I've highlighted a few other educational sessions of interest, including "the car that cares" and "mitigating risk for payers." HIMSS really shines when it sticks to real-life case studies of clinical I.T. We'll be filing regular bulletins from the show and thus I focus on presentations that I hope will reveal useful tips about I.T. implementations. I generally skip vendor presentations because they invariably turn into commercials. I recall a major keynote a few years by a leading software firm's CEO who flooded the stage with music, lights, videos and a great deal of hyperbole about how his products would revolutionize the industry. I was sitting high up in the balcony and by mid-way through the talk, the seats were a sea of illuminated smart phones and laptops as everybody was checking e-mail or something more productive than listening!
Adrianne O’Brien: At HIMSS, I'm looking forward to talking to vendors and IT execs about the big buzzwords they're hearing. It's always interesting how all those answers can be distilled down into a couple very specific themes. The sessions at HIMSS are always top-notch; specifically, I'm looking forward to Hacking Your Life and the Connecting the Patient tweetup. It's always a challenge to narrow down the list of can't-miss sessions. And since we'll be in New Orleans, I'm also looking forward to tasting a beignet or three.
Susan Carr: There are aspects of community at HIMSS that I look forward to each year. That seems counter-intuitive; the last thing I'd expect to find among nearly 40,000 people is a feeling of community, but HIMSS as an organization does a good job of connecting people.

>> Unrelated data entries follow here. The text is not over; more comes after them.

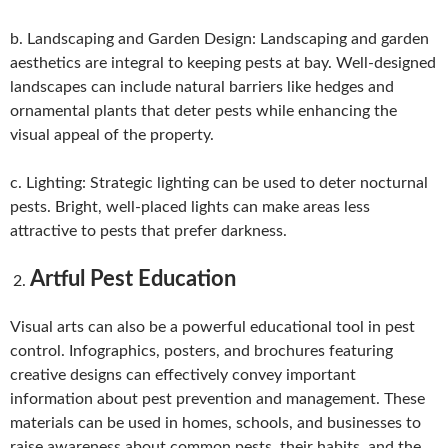
b. Landscaping and Garden Design: Landscaping and garden
aesthetics are integral to keeping pests at bay. Well-designed
landscapes can include natural barriers like hedges and
ornamental plants that deter pests while enhancing the
visual appeal of the property.
c. Lighting: Strategic lighting can be used to deter nocturnal
pests. Bright, well-placed lights can make areas less
attractive to pests that prefer darkness.
Artful Pest Education
Visual arts can also be a powerful educational tool in pest
control. Infographics, posters, and brochures featuring
creative designs can effectively convey important
information about pest prevention and management. These
materials can be used in homes, schools, and businesses to
raise awareness about common pests, their habits, and the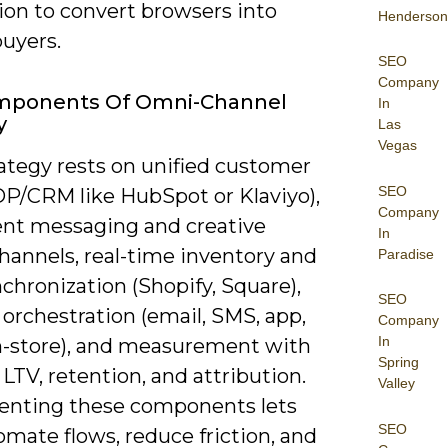
ion to convert browsers into
Henderson
buyers.
SEO
Company
mponents Of Omni-Channel
In
y
Las
Vegas
rategy rests on unified customer
SEO
DP/CRM like HubSpot or Klaviyo),
Company
ent messaging and creative
In
hannels, real-time inventory and
Paradise
chronization (Shopify, Square),
SEO
orchestration (email, SMS, app,
Company
In
 in-store), and measurement with
Spring
 LTV, retention, and attribution.
Valley
nting these components lets
SEO
mate flows, reduce friction, and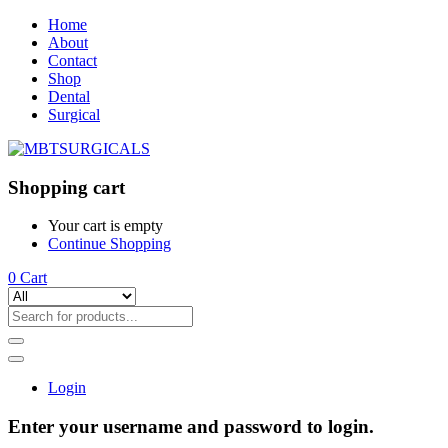
Home
About
Contact
Shop
Dental
Surgical
Shopping cart
Your cart is empty
Continue Shopping
0
Cart
Login
Enter your username and password to login.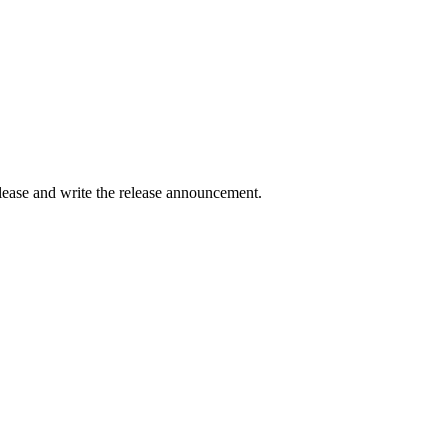
elease and write the release announcement.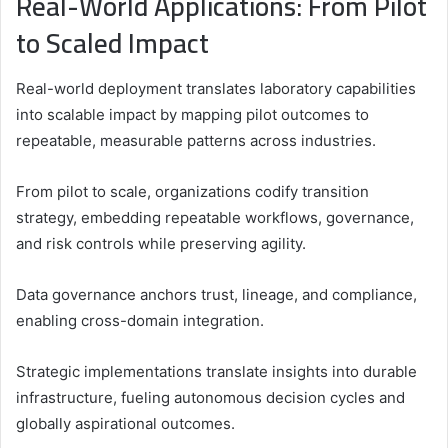
Real-World Applications: From Pilot
to Scaled Impact
Real-world deployment translates laboratory capabilities
into scalable impact by mapping pilot outcomes to
repeatable, measurable patterns across industries.
From pilot to scale, organizations codify transition
strategy, embedding repeatable workflows, governance,
and risk controls while preserving agility.
Data governance anchors trust, lineage, and compliance,
enabling cross-domain integration.
Strategic implementations translate insights into durable
infrastructure, fueling autonomous decision cycles and
globally aspirational outcomes.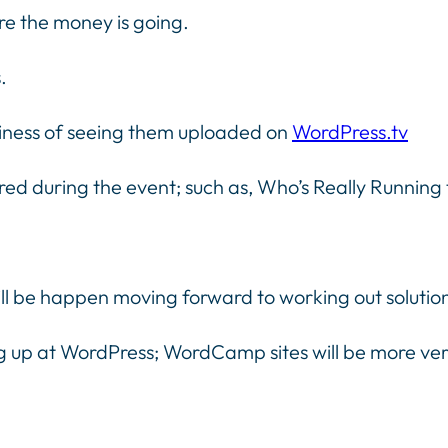
re the money is going.
.
liness of seeing them uploaded on
WordPress.tv
ed during the event; such as, Who’s Really Running
ll be happen moving forward to working out solutio
g up at WordPress; WordCamp sites will be more vers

The community of journalists who come and go from the press room alone would make the trip worth my while. Also, HIMSS has been forward-thinking about supporting social media during the conference with programming, physical space for "meet ups," and using social media (SM) in ways that encourage others to join in. I started using social media, especially Twitter, about the same time that HIMSS made SM part of the conference, and it transformed my HIMSS experience. While at HIMSS, I'm connected directly to many colleagues and friends, have a much better sense of what's going on, and am able to participate more fully. It's as if there's a virtual conference running in parallel even among those of us who are on site.
As for topics on my radar this year, I'm especially interested in patient engagement, medical device interoperability, and the issue of safety as it relates to EMRs. In all cases—especially with patient engagement—I want to get past marketing messages and the "auto-responses" so many people seem to have programmed on these big topics. Predictably, many announcements and news items focus on technology—it is a technology conference, after all—but I'm most interested in how the technology gets used, how it affects workflow and the experience of clinicians in their work, and of course safety.
Mark Hagland: What am I most looking forward to at HIMSS? Connecting with industry leaders, policy leaders, and our readers. So much is going on right now in health care and health care IT, and it is our privilege and our pleasure at Healthcare Informatics to provide the very best and most robust coverage of current developments and trends for our audience. At a time of accelerating change and intensifying demands on health care leaders, connecting face to face with people at the HIMSS Conference gives us an even more immediate sense of the pulse of the industry than usual. There’s never been a more challenging—or exciting—time to be a health care IT leader, and HIMSS13 will be a place where I know we’ll have great discussions and will continue to learn from each other, as our entire industry moves forward together.